> [PROBLEM DESCRIPTION]: Where a picture appears, leave it out, and print the rest of the records as they are.

> [GIVEN RECORDS]:

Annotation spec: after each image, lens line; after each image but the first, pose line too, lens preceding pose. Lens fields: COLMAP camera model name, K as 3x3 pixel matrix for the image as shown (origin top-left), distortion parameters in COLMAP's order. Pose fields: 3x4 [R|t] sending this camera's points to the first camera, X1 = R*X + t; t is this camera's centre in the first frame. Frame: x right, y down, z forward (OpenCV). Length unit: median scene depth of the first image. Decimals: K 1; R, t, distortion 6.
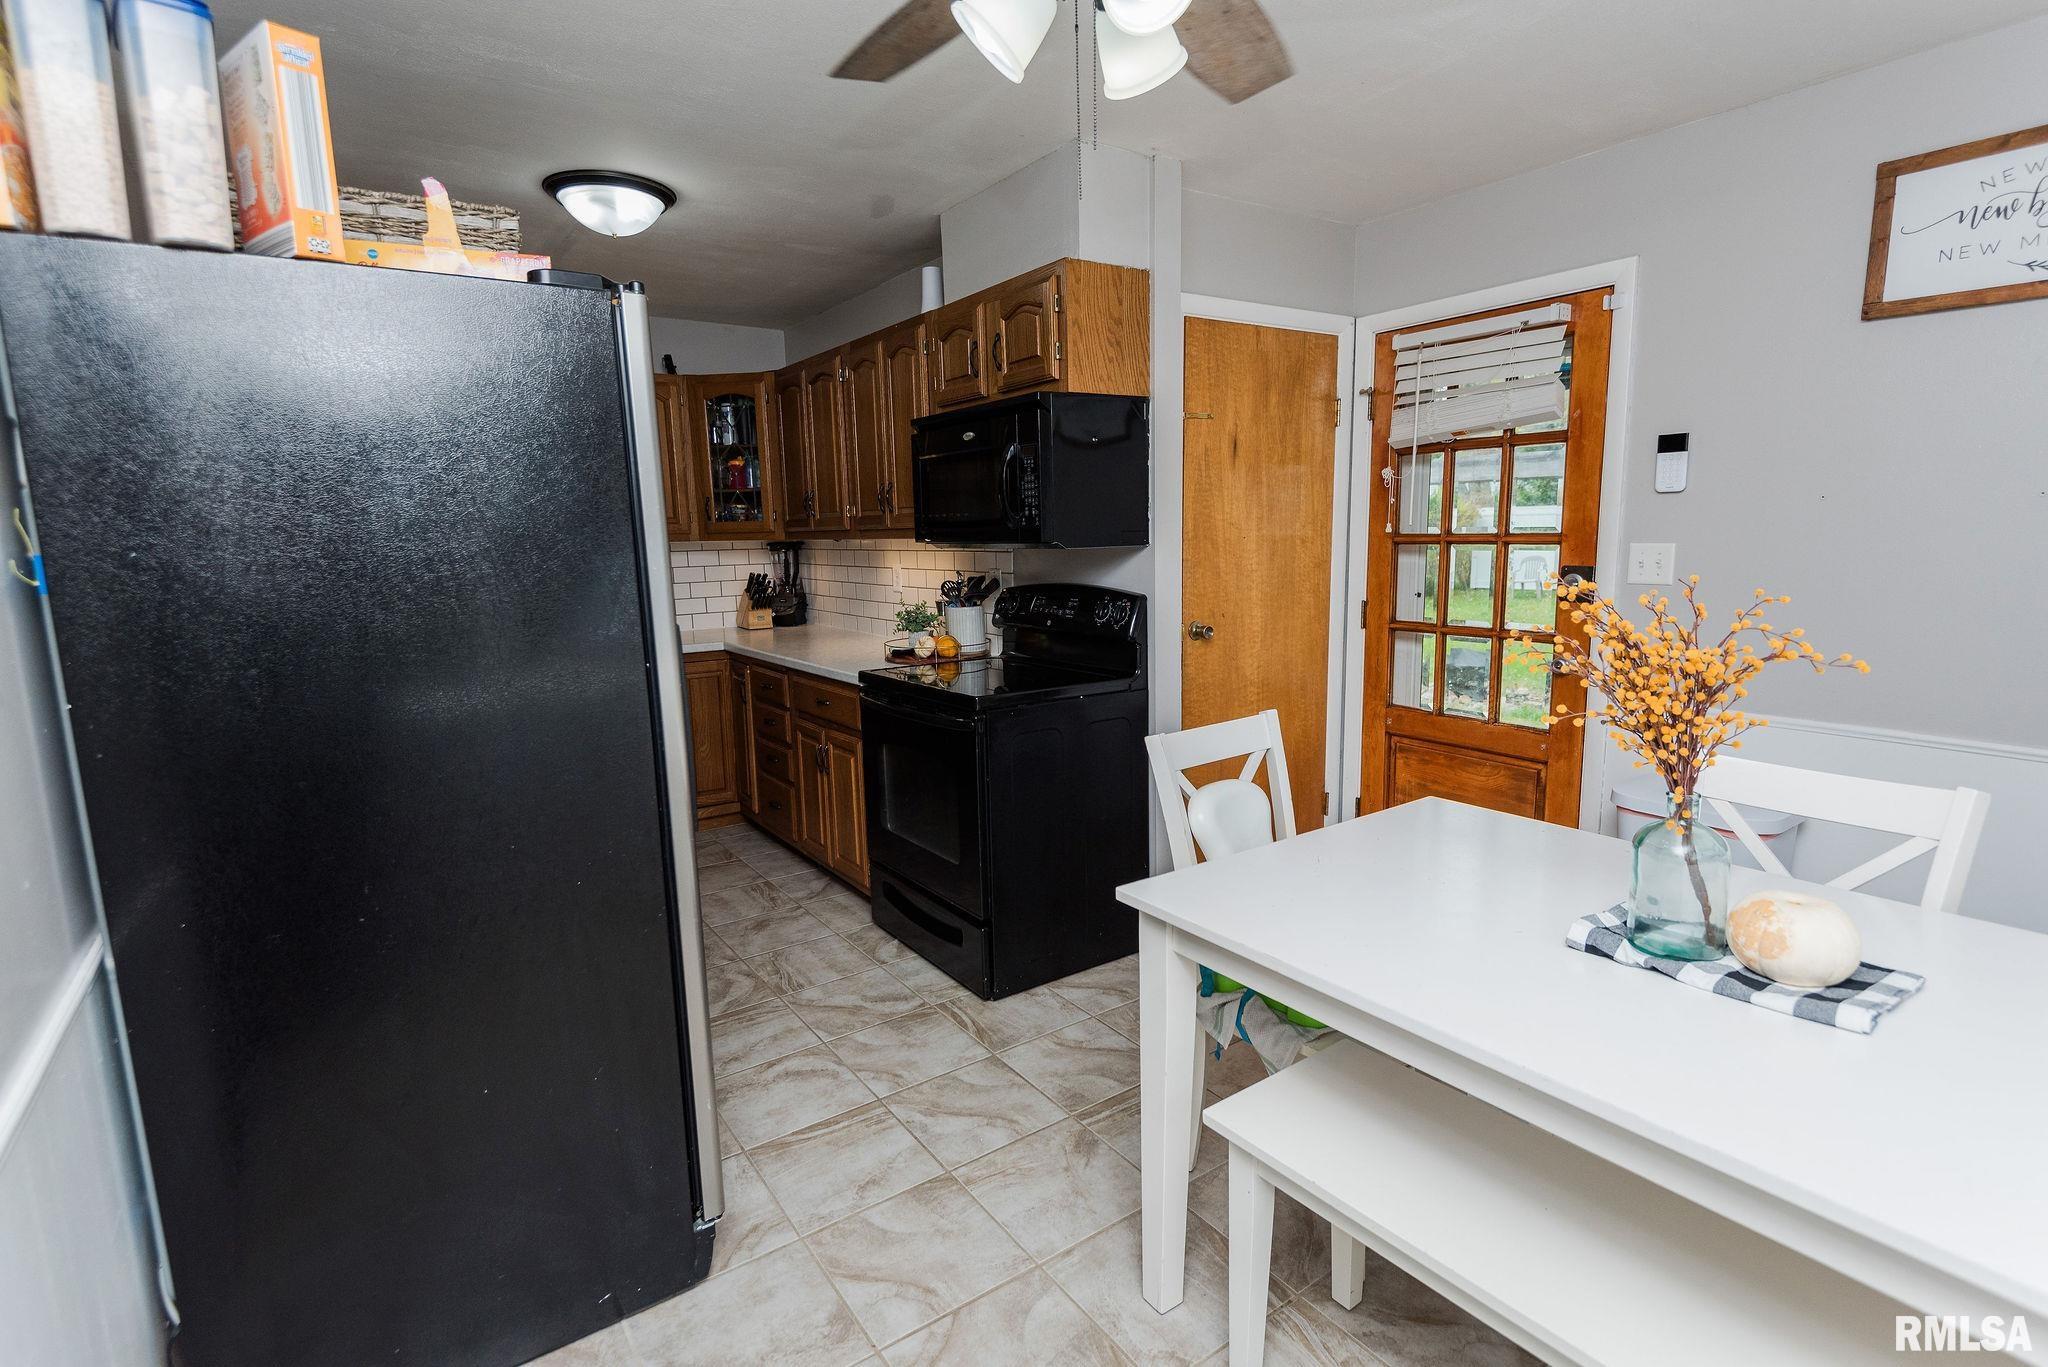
lens RADIAL K [[979.1, 0, 1036.9], [0, 979.1, 688.6], [0, 0, 1]] dist [0.026357, -0.018108]
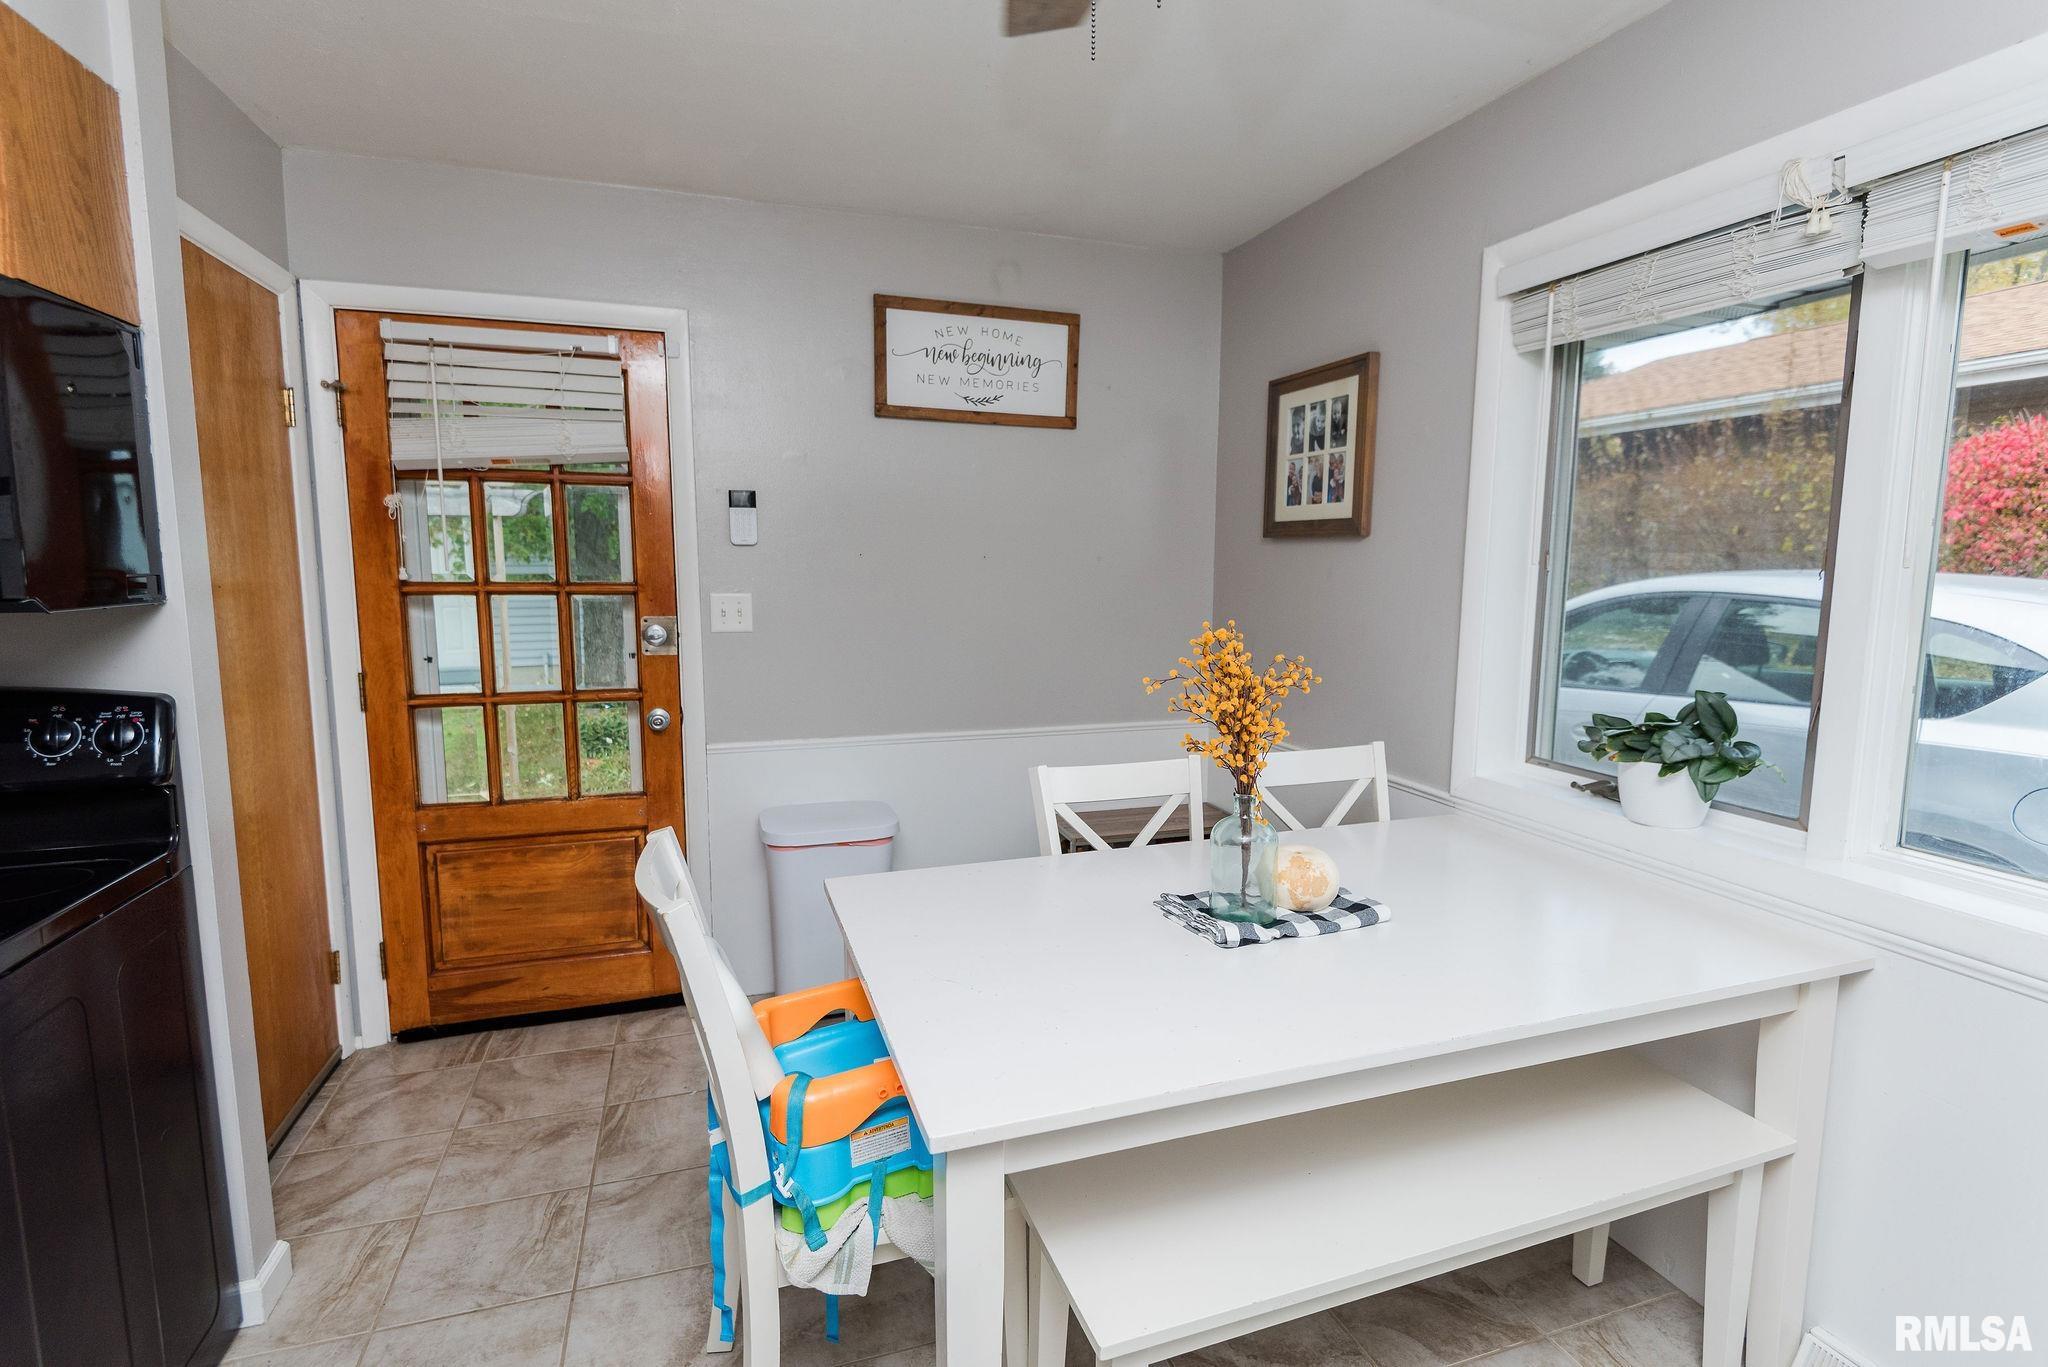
lens RADIAL K [[979.1, 0, 1036.2], [0, 979.1, 687.2], [0, 0, 1]] dist [0.026357, -0.018108]
pose [[0.295469, -0.096596, 0.950456, -0.246839], [0.143336, 0.988096, 0.055862, -0.055885], [-0.944538, 0.119729, 0.305798, 0.357869]]
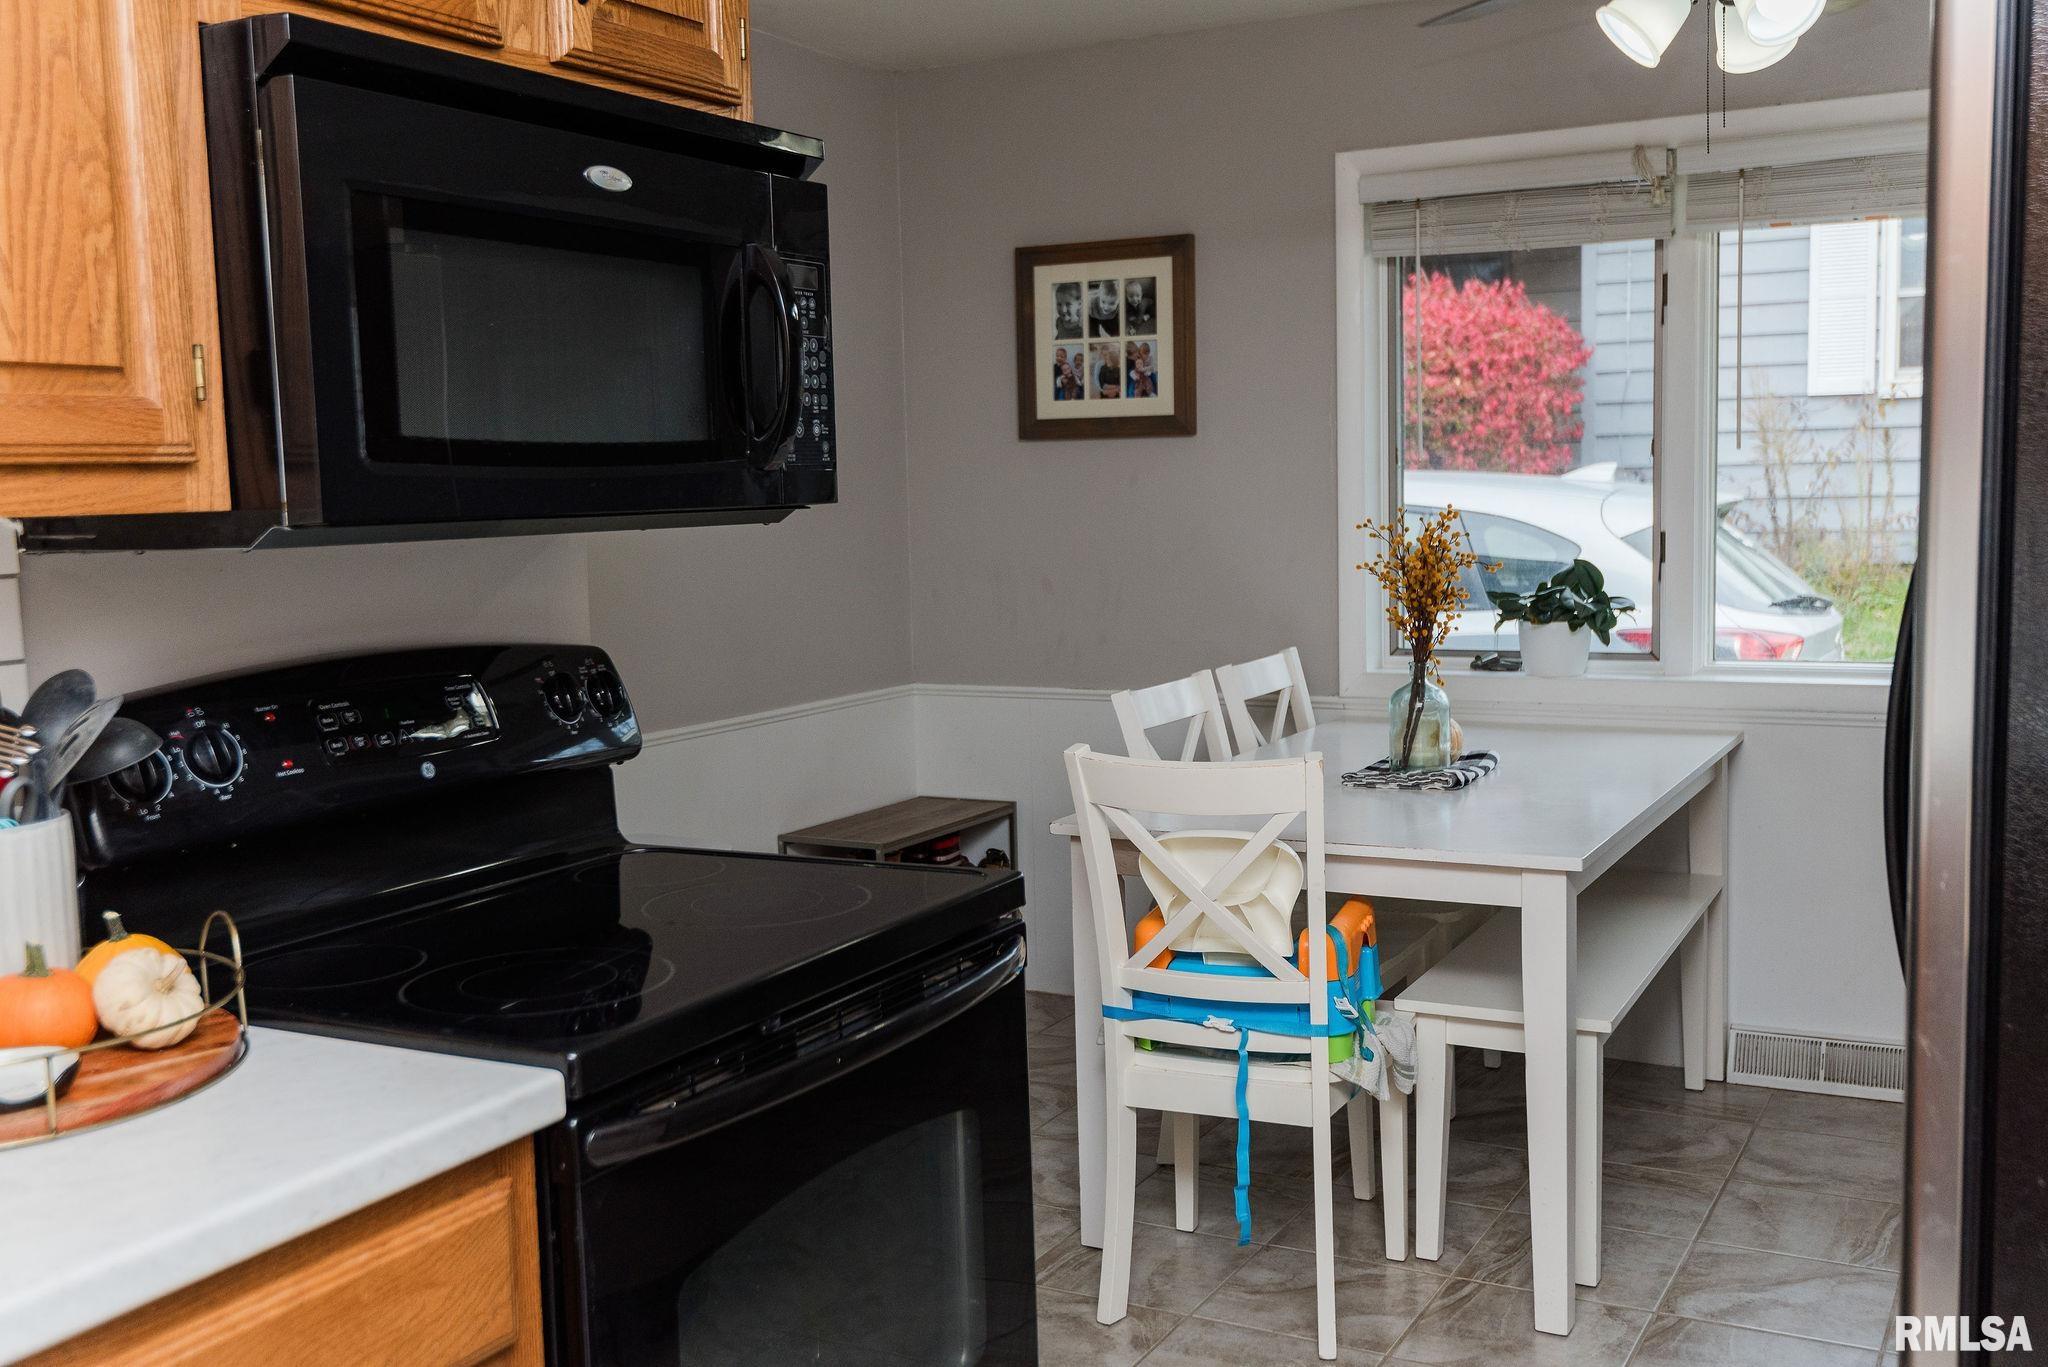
lens RADIAL K [[1979.5, 0, 1032.3], [0, 1979.5, 684.4], [0, 0, 1]] dist [0.029718, 0.000000]
pose [[-0.448136, -0.053121, 0.892386, -0.573172], [0.181439, 0.972052, 0.148977, -0.136016], [-0.875360, 0.228676, -0.425973, 0.960262]]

> [EXPECTED OUTPUT]:
Annotation spec: after each image, lens line; after each image but the first, pose line too, lens preceding pose. Lens fields: COLMAP camera model name, K as 3x3 pixel matrix for the image as shown (origin top-left), distortion parameters in COLMAP's order. Pose fields: 3x4 [R|t] sending this camera's points to the first camera, X1 = R*X + t; t is this camera's centre in the first frame. Frame: x right, y down, z forward (OpenCV). Length unit: median scene depth of the first image. Decimals: K 1; R, t, distortion 6.
lens RADIAL K [[979.1, 0, 1036.9], [0, 979.1, 688.6], [0, 0, 1]] dist [0.026357, -0.018108]
lens RADIAL K [[979.1, 0, 1036.2], [0, 979.1, 687.2], [0, 0, 1]] dist [0.026357, -0.018108]
pose [[0.295469, -0.096596, 0.950456, -0.246839], [0.143336, 0.988096, 0.055862, -0.055885], [-0.944538, 0.119729, 0.305798, 0.357869]]
lens RADIAL K [[1979.5, 0, 1032.3], [0, 1979.5, 684.4], [0, 0, 1]] dist [0.029718, 0.000000]
pose [[-0.448136, -0.053121, 0.892386, -0.573172], [0.181439, 0.972052, 0.148977, -0.136016], [-0.875360, 0.228676, -0.425973, 0.960262]]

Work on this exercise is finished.